What you have to do: Leave out pictures; repeat exactly the lines from the "Fig 9. WSPs" line through the last of the data below.
(Information shown Opens)
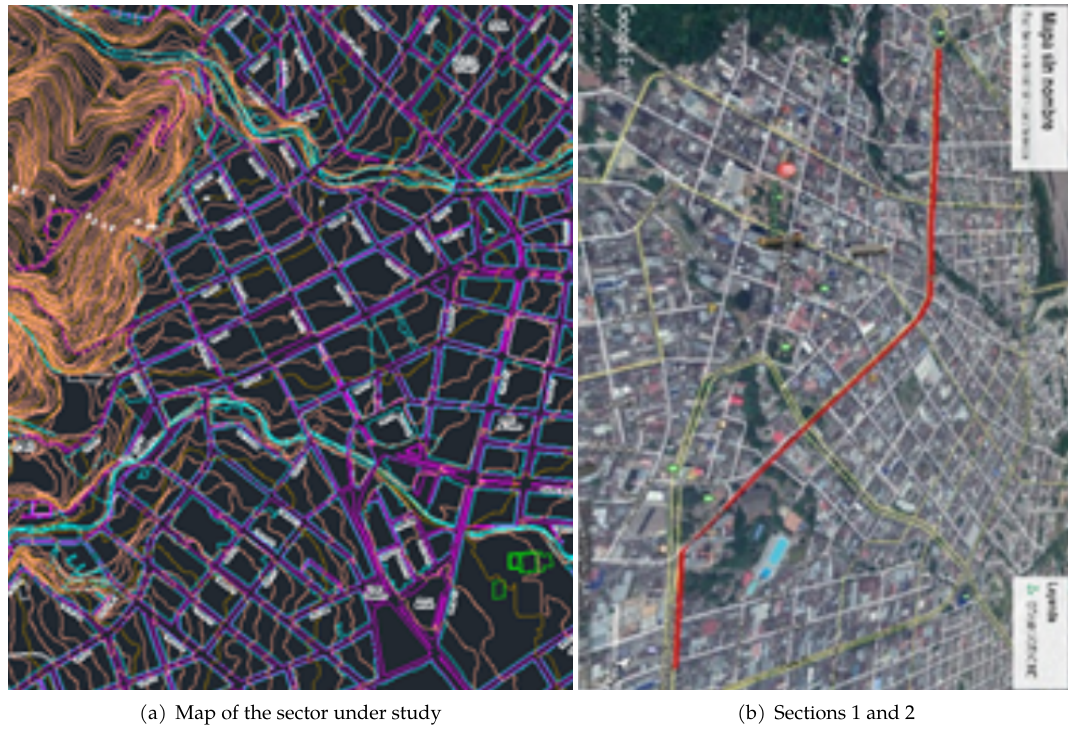
Figure 1: Villavicencio decree 287/2015, and Google Earth,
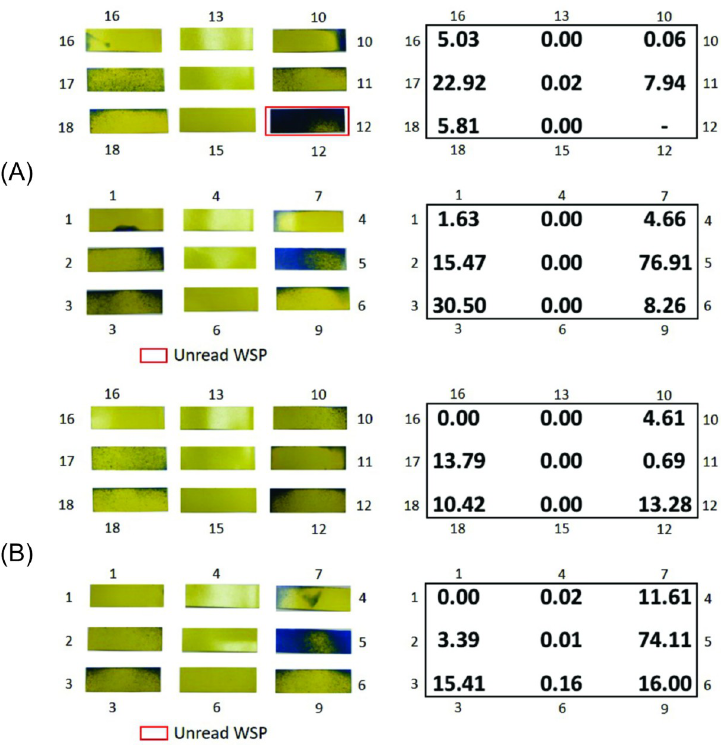
Fig 9. WSPs exposed to the biocidal agent for 10 s and their percentage wet area values. (A) Sample 1; (B) Sample 2.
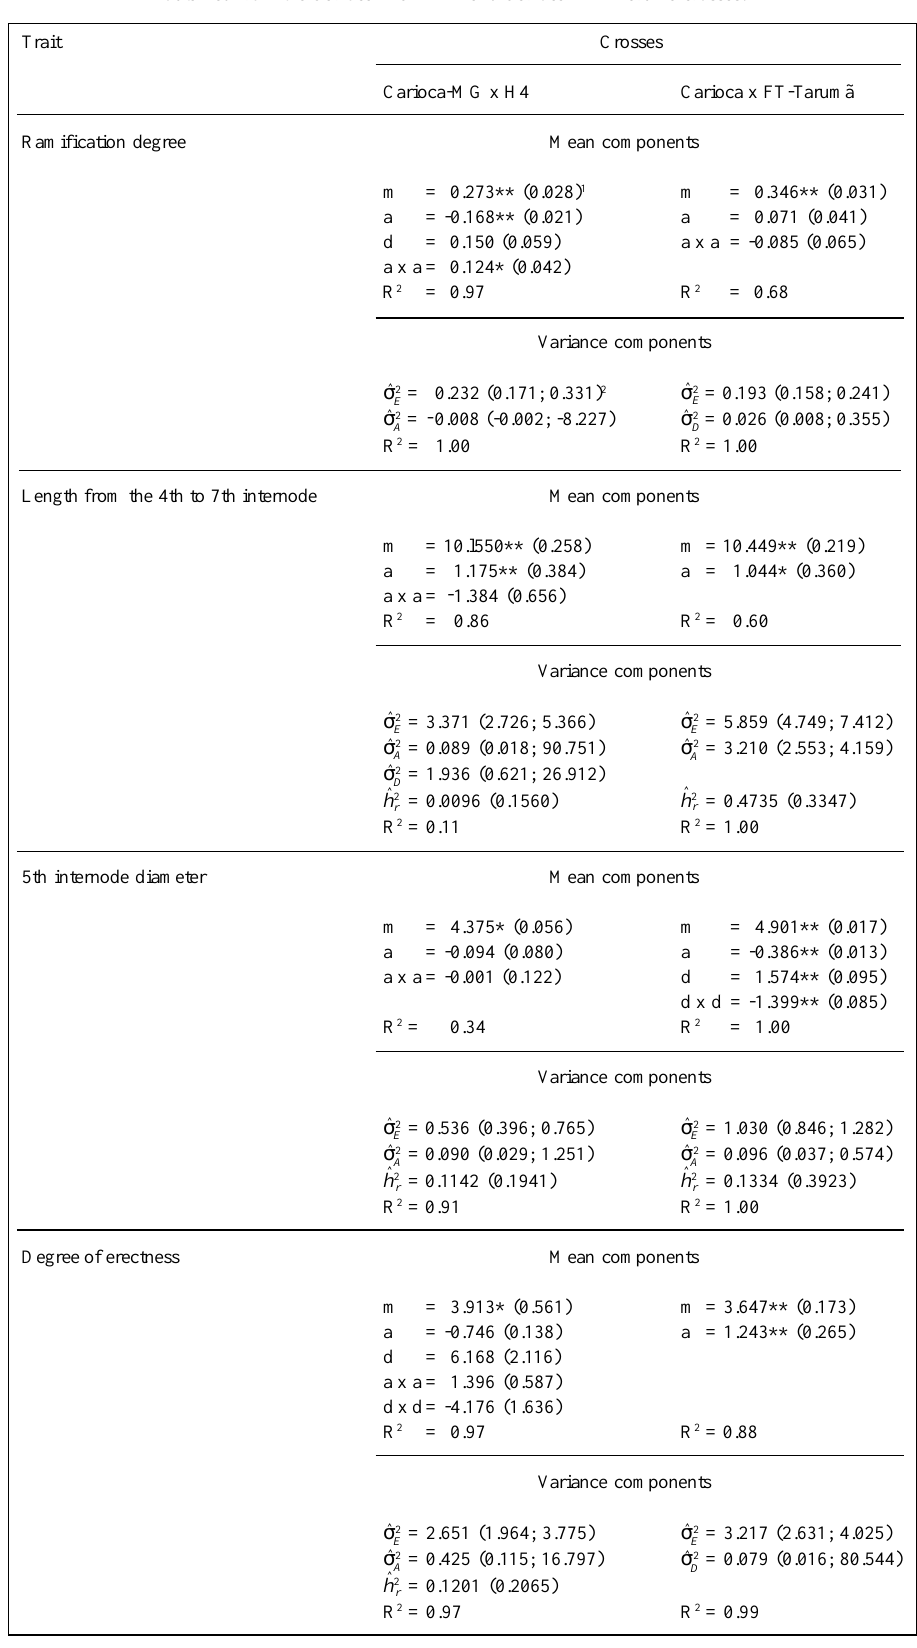
Table III - Estimates of mean and variance components for some traits related to bean plant architecture obtained from the Carioca-MG x H-4 and Carioca x FT-Tarumã crosses.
(Information shown Closes)
Your response:
Fig 9. WSPs exposed to the biocidal agent for 10 s and their percentage wet area values. (A) Sample 1; (B) Sample 2.
Table III - Estimates of mean and variance components for some traits related to bean plant architecture obtained from the Carioca-MG x H-4 and Carioca x FT-Tarumã crosses.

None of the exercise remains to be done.